▶ [Supplied text]
■ ■ ■ ■ ■ ■ ■

Despite this shift in thinking, Shaw remained committed to language reform, as we see specifically in Part 4 of Methuselah, entitled “Tragedy of an Elderly Gentleman.”  Shaw acknowledges there the impact of inexorable evolutionary forces we find also in the work of Charles Darwin, his ideological opponent in the Vitalist/Mechanist debate, and in the linguistic research of F. Max Müller.  Shaw redefines these forces, however, vitalistically and following Henri Bergson, to usher in a spiritual, not merely a material, evolution which, contrary to Darwinian determinism, also provides for freedom.  When interpreted in light of his philosophical Vitalism—influenced by Bergson as well as the Neo-Lamarckian Samuel Butler—language instantiates the broader evolutionary impulsion, with concrete terms proving more adept than abstract thought, because they are commonsensical, clear, and thus more intimately linked with the reality to which they refer.  Because language not only describes but also creates reality, on this argument, outdated vestigial abstractions end up preserving outdated, vestigial institutions thereby unnecessarily thwarting social evolution. 

The “Tragedy” is set in the year 3000.  Baghdad is the capital of the British Commonwealth.  The Elderly Gentleman comes to the shore of Galway Bay in Ireland “on a pious pilgrimage” to visit the land of his ancestors, becoming the only member of the Travellers’ Club to set foot there; he realizes, however, that to the long-livers who inhabit Galway, he is as much of a fossil as is his language: a repository of obsolete social, linguistic, and cultural knowledge (Shaw, Methuselah 195).  Shaw envisions “a country where nobody understands civilized institutions,” and the dismantling of these so-called pillars of civilization (polite forms of address and general propriety; private property; expectations for women to enter into marriage and motherhood; blushing upon embarrassment when mores of this sort are breached) forces the titular character, who is an epitome of nineteenth-century gentlemanly species, to “die of discouragement” (195, 249).

Shaw makes it clear in Pygmalion that people are, at least nominally, defined by their language, as is the Cockney-speaking Eliza Doolittle.  This is manifested in his preferred genre, the philosophical play, in which ideas, rather than plot, do the talking.  But the Elderly Gentleman is less akin to Eliza, who ultimately sees through and rejects Henry Higgins’ pretentions, than to Higgins himself: unable to make his “dead thought” comprehensible to the long-livers and equally uninterested in making their thought comprehensible to him, he prefers to die along with his language rather than evolve without it.

Shaw brings language into focus by juxtaposing the Elderly Gentleman, who represents the minority of short-livers, with Zoo, a young female long-liver and an embodiment of Vitalist energy, as her name—the Greek for “life”—suggests.   Even its brevity, in contrast to the Gentleman’s sesquipedalian “Joseph Popham Bolge Bluebin Barlow, O. M.,” marks Zoo’s evolved state, whereas his name, composed of those of all the liberal thinkers from the play-cycle’s preceding parts, is precisely the kind of historical vestige Shaw was so eager to see extinct.  Curious about her interlocutor’s constant use of “poetic expressions,” Zoo attempts to understand these phrases thereby exposing his underlying “dead thought.”  The latter thinks he is speaking “plain English,” but no one seems to understand him; while the language may be alive, the institutions to which it refers have long been superseded: “thoughts die sooner than languages,” he is told, and to understand such “dead thought,” a “special study must be undertaken” (Methuselah 200).

■ ■ ■ ■ ■ ■ ■

▶ [Items]
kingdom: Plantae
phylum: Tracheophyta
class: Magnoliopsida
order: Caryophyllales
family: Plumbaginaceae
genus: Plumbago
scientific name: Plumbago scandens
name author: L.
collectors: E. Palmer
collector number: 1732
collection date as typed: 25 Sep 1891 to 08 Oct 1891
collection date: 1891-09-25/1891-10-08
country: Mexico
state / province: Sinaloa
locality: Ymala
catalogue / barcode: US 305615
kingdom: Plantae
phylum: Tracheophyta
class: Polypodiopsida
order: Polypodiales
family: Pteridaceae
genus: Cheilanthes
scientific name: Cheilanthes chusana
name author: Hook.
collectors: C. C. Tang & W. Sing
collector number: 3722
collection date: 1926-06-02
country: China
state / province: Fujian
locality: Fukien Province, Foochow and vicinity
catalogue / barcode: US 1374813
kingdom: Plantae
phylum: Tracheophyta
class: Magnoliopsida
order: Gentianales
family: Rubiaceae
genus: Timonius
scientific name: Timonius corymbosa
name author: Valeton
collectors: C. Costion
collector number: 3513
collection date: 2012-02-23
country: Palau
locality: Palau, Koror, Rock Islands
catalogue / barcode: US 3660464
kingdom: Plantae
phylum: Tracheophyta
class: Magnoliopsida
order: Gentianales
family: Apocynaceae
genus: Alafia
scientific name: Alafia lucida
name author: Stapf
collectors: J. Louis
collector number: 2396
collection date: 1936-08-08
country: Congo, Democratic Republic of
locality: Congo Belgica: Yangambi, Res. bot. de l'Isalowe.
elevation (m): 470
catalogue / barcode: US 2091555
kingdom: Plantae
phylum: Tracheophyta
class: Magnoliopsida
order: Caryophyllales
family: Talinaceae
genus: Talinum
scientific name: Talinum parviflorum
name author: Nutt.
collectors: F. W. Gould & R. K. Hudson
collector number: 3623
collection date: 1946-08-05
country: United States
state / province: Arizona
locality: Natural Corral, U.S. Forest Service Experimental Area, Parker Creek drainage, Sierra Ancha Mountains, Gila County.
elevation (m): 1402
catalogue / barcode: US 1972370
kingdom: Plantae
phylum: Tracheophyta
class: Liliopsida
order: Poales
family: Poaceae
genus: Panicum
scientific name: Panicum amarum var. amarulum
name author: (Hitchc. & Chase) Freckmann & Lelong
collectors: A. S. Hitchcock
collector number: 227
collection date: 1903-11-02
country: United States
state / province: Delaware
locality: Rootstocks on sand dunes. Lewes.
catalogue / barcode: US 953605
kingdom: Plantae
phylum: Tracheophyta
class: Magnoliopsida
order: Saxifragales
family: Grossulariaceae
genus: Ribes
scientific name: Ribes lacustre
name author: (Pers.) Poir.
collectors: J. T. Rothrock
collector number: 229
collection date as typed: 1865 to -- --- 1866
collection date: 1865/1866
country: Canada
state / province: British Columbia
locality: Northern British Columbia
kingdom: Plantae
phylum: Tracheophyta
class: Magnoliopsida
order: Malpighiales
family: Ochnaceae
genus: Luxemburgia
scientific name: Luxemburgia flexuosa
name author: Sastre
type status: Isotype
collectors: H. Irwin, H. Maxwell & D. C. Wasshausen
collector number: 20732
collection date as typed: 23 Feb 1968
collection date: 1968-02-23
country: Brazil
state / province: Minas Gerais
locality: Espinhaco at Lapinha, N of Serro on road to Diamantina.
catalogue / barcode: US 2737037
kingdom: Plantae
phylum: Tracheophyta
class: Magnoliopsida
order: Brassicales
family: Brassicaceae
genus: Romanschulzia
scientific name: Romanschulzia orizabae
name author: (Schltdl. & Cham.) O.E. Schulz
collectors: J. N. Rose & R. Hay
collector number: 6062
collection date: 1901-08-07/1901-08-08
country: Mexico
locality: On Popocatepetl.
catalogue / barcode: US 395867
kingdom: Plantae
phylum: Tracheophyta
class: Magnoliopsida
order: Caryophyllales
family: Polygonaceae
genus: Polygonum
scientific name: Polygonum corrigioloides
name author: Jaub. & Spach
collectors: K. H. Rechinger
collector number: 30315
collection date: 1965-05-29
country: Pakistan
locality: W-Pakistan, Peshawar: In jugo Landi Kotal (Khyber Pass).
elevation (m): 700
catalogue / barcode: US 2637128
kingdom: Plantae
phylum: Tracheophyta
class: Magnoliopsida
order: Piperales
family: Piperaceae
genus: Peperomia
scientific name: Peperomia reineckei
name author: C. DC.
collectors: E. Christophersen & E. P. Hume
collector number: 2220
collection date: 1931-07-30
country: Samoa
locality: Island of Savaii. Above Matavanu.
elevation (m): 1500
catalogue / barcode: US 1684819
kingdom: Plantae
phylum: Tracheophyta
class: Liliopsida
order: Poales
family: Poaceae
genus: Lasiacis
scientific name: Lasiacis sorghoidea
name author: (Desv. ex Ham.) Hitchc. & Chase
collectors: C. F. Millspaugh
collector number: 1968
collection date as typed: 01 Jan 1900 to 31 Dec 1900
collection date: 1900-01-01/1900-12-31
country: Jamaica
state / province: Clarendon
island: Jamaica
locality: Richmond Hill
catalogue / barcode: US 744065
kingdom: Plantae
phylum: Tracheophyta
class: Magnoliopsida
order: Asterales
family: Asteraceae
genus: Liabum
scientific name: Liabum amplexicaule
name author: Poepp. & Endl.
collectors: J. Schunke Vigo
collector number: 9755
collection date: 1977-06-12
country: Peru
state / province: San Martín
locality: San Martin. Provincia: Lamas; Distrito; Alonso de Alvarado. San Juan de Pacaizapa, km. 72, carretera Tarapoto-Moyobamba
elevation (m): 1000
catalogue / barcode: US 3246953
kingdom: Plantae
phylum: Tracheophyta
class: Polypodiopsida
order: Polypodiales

■ ■ ■ ■ ■ ■ ■

▶ [Complete the following]
1 - From the text on Shaw's Methuselah, quote the portion starting with "Shaw makes it" and going on through "evolve without it.".
2 - Answer these questions from the text on Shaw's Methuselah:
(a) In what year is the "Tragedy" set?
(b) What is the Greek meaning of the name Zoo?
(c) What kind of English does Eliza Doolittle speak?

▶ [Solutions to the exercise]
1 -
Shaw makes it clear in Pygmalion that people are, at least nominally, defined by their language, as is the Cockney-speaking Eliza Doolittle.  This is manifested in his preferred genre, the philosophical play, in which ideas, rather than plot, do the talking.  But the Elderly Gentleman is less akin to Eliza, who ultimately sees through and rejects Henry Higgins’ pretentions, than to Higgins himself: unable to make his “dead thought” comprehensible to the long-livers and equally uninterested in making their thought comprehensible to him, he prefers to die along with his language rather than evolve without it.

2 -
(a) The year 3000.
(b) "Life."
(c) Cockney.